Le constat est tellement accablant qu’il est constamment fait dans différents rapports établis par des organisations internationales et de la société civile.
Les chiffres officiels sont également sans ambages.
Selon le ministère des Mines, en 2014, la valeur totale des exportations d’or a atteint 863 milliards de FCFA, soit plus de 70% des recettes d’exportation totale du Mali, et contribué au budget à hauteur de 254,3 milliards de FCFA, soit 25% des recettes budgétaires et 8% du PIB. Durant la même année, ces allocations étaient estimées à environ 1,180 milliard de FCFA pour l’ensemble de la région de Kayes.
Aussi, ressort-il dans un rapport, en matière d’emplois, les attentes des populations n’ont pas été comblées. La même source indique qu’il n’y a que 7,972 emplois formels créés sur une population totale de la région avoisinant les deux millions d’habitants, dont une majorité de jeunes désœuvrés.
Depuis quelques années, de plus en plus, des voix, notamment des élus communaux des zones aurifères, s’interrogent sur la contribution des sociétés minières au développement local.
En effet, Séga SISSOKO, un élu local dans la région de Kayes estime que les attentes des communautés locales en ce qui concerne l’amélioration du niveau de vie socioéconomique (éducation, formation, création d’emplois, réalisation d’infrastructures) ne sont toujours pas comblées.
Le sentiment d’Amadou KONATE, un opérateur économique de Fourou, est sans équivoque: «franchement, nous ne savons pas ce que l’exploitation minière a apporté aux populations de Syama, de Fourou, voire du cercle de Kadiolo. La preuve, c’est que la SOMISY (Société minière de Syama) n’est pas parvenue à bitumer un tronçon de moins de 100 km entre la mine et la route nationale reliant le Mali à la Côte d’Ivoire. Pendant l’hivernage, cet axe est presque impraticable. Sans compter que les populations de Fourou souffrent toujours d’une grave pénurie d’eau en saison sèche».

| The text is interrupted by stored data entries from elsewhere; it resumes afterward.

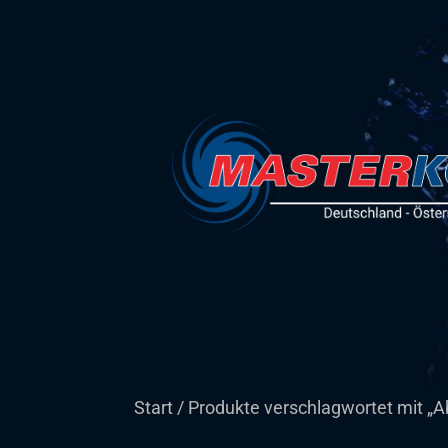
Start
/ Produkte verschlagwortet mit „A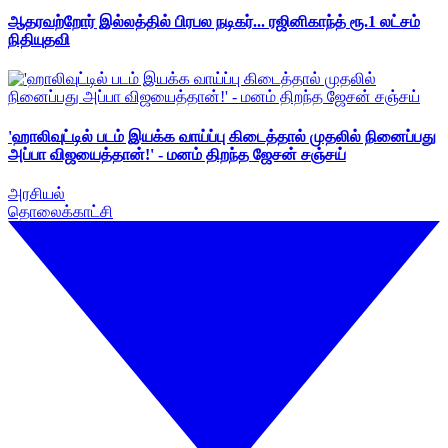
ஆதரவற்றோர் இல்லத்தில் பிரபல நடிகர்... ரஜினிகாந்த் ரூ.1 லட்சம்
நிதியுதவி
'ஹாலிவுட்டில் படம் இயக்க வாய்ப்பு கிடைத்தால் முதலில் நினைப்பது
அப்பா விஜயைத்தான்!' - மனம் திறந்த ஜேசன் சஞ்சய்
அரசியல்
தொலைக்காட்சி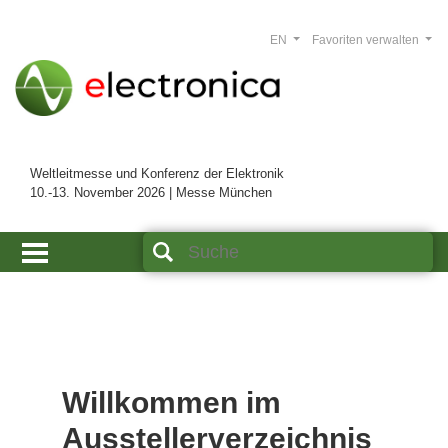
EN
Favoriten verwalten
Weltleitmesse und Konferenz der Elektronik
10.-13. November 2026 | Messe München
Willkommen im
Ausstellerverzeichnis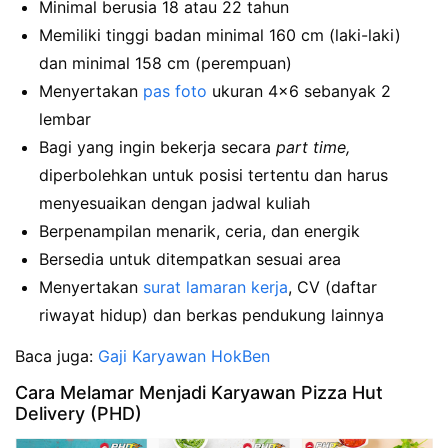
Minimal berusia 18 atau 22 tahun
Memiliki tinggi badan minimal 160 cm (laki-laki)
dan minimal 158 cm (perempuan)
Menyertakan
pas foto
ukuran 4×6 sebanyak 2
lembar
Bagi yang ingin bekerja secara
part time,
diperbolehkan untuk posisi tertentu dan harus
menyesuaikan dengan jadwal kuliah
Berpenampilan menarik, ceria, dan energik
Bersedia untuk ditempatkan sesuai area
Menyertakan
surat lamaran kerja
, CV (daftar
riwayat hidup) dan berkas pendukung lainnya
Baca juga:
Gaji Karyawan HokBen
Cara Melamar Menjadi Karyawan Pizza Hut
Delivery (PHD)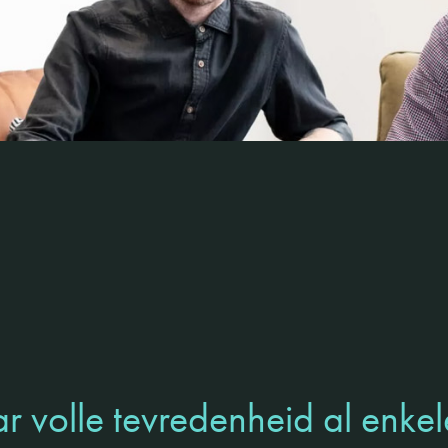
r volle tevredenheid al enke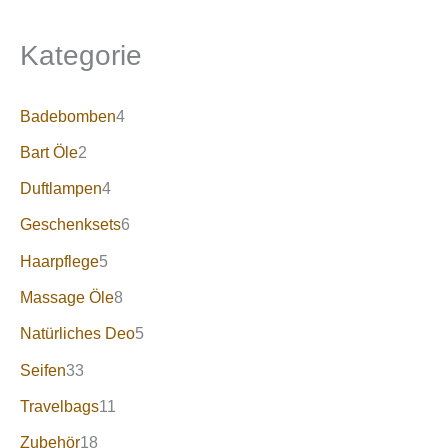
Kategorie
Badebomben
4
Bart Öle
2
Duftlampen
4
Geschenksets
6
Haarpflege
5
Massage Öle
8
Natürliches Deo
5
Seifen
33
Travelbags
11
Zubehör
18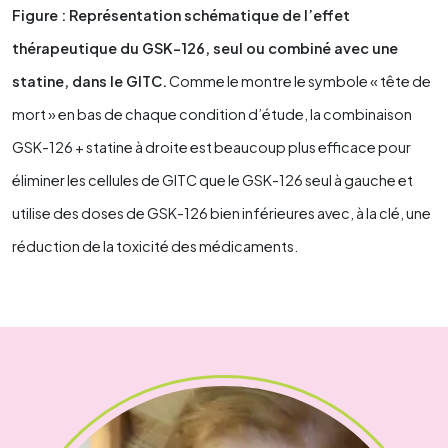
Figure : Représentation schématique de l’effet
thérapeutique du GSK-126, seul ou combiné avec une
statine, dans le GITC.
Comme le montre le symbole « tête de
mort » en bas de chaque condition d’étude, la combinaison
GSK-126 + statine à droite est beaucoup plus efficace pour
éliminer les cellules de GITC que le GSK-126 seul à gauche et
utilise des doses de GSK-126 bien inférieures avec, à la clé, une
réduction de la toxicité des médicaments.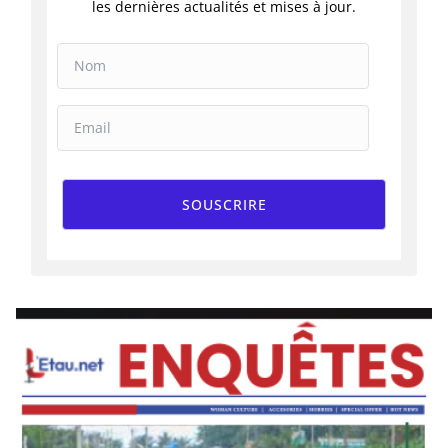
les dernières actualités et mises à jour.
SOUSCRIRE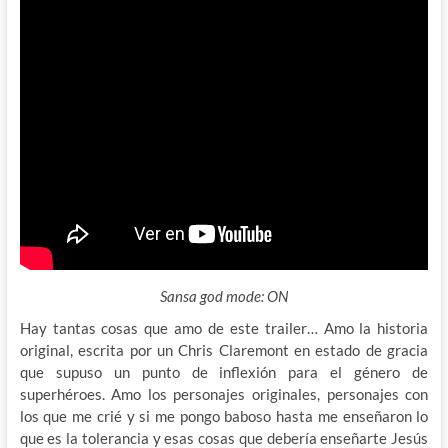
Sansa god mode: ON
Hay tantas cosas que amo de este trailer… Amo la historia
original, escrita por un Chris Claremont en estado de gracia
que supuso un punto de inflexión para el
género de
superhéroes. Amo los personajes originales, personajes con
los que me crié y si me pongo baboso hasta me enseñaron lo
que es la tolerancia y esas cosas que debería enseñarte Jesús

«C’est vrai que les sociétés font beaucoup, mais les populations attendent plus» rétorque un certain Yacouba KONE, secrétaire général de la mairie de cette commune rurale.
Comme, il fallait s’y attendre, la réaction de la SOMISY n’a pas tardé. Elle rappelle avoir doté Fourou, entre autres, d’un lycée public, d’une salle de spectacle, d’un deuxième château d’eau et de salles de classes.
Un intervenant, qui a gardé l’anonymat, estime qu’au lieu de critiquer les sociétés minières, les communautés devraient plutôt s’interroger sur ce que font réellement leurs élus avec les recettes fiscales et les projets financés après leur approbation.
Un universitaire de la région, Adama BERTHE, est du même avis.
«Nous ne devons pas en vouloir aux sociétés minières, mais au gouvernement et surtout à nos élus qui ne défendent pas comme il se doit les intérêts communautaires», dénonce-t-il.
Le gouvernement explique ce constat par le manque de coordination entre les actions des différentes sociétés minières opérant dans les mêmes zones géographiques. Ainsi, chaque société dispose d’un plan de développement communautaire qu’elle met en œuvre sans concertation avec les autres.
En tout cas, face à l’acuité du problème et pour changer la donne, il a été organisé pour la première fois au Mali à Kéniéba, un atelier sur le développement communautaire à travers le secteur minier qui avait pour but de mettre l’accent sur la nécessité de multiplier les espaces de rencontre entre les sociétés minières et les communautés locales. En effet, il ne s’agit plus d’écouter et de décider avec les seuls élus, mais surtout avec les populations à travers les notabilités et les associations de femmes et de jeunes.
Ce proverbe bambara selon lequel «dans une amitié à trois, un est toujours écarté» semble traduire les rapports existants entre les sociétés minières, les communautés et les élus locaux des zones aurifères.
La rencontre de Kénièba vise tout simplement à mettre fin à ce partenariat scellé sur le dos des populations pour que l’or malien brille pour d’abord les communautés locales ensuite les autres Maliens.